Scott Walker
LAURIE KELLMAN 04/14/11 11:07 PM ET
WASHINGTON — Wisconsin Gov. Scott Walker defended his school of union hobbling as a route to fiscal discipline to budget-weary Washington on Thursday, telling a House committee that protracted, nail-biting negotiations in tough economic times can produce inaction and bad policy.
"Sometimes," the Republican governor told the House Oversight and Government Reform Committee, "bipartisanship is not so good."
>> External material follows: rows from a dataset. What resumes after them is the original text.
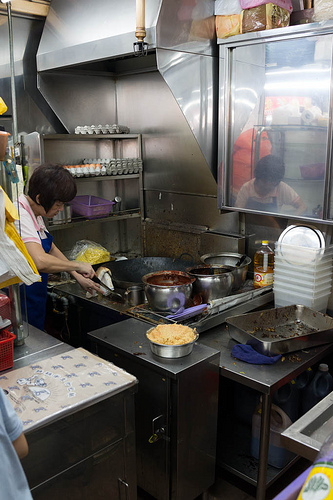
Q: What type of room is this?
A: Kitchen.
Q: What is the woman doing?
A: Cutting food.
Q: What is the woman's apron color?
A: Blue.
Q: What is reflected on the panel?
A: Cook.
Walker clearly was speaking of recent Wisconsin budget history. Still, it was an extraordinary message to deliver to Capitol Hill at a time of divided government, when leaders in Congress realize they have little choice but to negotiate the path toward the nation's economic stability. As Walker spoke to the House panel, a Congress facing tough fiscal battles ahead was preparing to send the White House a bipartisan deal for $38 billion in spending cuts over the next six months.
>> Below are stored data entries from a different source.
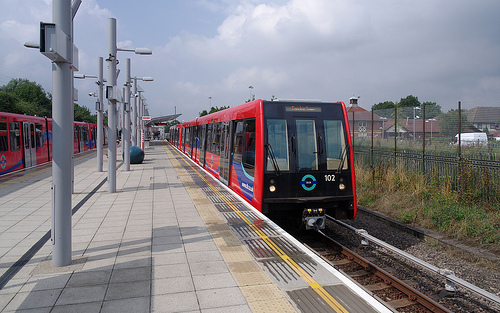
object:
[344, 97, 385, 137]
home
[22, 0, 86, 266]
platform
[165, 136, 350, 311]
strip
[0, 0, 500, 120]
sky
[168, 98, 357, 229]
trai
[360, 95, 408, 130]
ground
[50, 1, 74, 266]
pole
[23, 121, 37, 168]
door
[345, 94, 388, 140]
building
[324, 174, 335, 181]
102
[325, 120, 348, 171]
front window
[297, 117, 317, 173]
front window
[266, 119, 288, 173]
front window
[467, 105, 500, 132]
buildings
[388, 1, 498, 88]
clouds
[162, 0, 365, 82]
cloud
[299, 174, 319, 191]
logo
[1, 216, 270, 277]
shadow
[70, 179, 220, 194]
shadow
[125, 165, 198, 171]
shadow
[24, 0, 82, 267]
utility pole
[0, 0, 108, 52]
cloud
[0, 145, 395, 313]
platform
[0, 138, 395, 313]
train area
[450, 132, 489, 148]
van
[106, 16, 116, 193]
pole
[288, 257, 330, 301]
line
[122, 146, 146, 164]
ball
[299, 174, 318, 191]
circle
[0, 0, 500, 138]
background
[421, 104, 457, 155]
wire fencing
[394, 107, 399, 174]
poles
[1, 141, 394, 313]
train station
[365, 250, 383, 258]
dirt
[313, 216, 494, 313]
track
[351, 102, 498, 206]
fence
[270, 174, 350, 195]
black background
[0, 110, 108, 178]
passenger train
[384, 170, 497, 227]
grass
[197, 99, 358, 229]
first car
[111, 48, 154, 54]
streetlight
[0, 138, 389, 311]
ground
"This is the best we could get out of divided government," House Speaker John Boehner, R-Ohio, told reporters.
Walker's budget for Wisconsin is just the opposite – an explicit act of partisanship.
Passed by a Republican-controlled legislature and now the subject of a court fight, it ends collective bargaining on everything except wages for state and local government employees and requires them to absorb more of their pension and health care costs. The state no longer will collect dues for unions through paycheck deductions.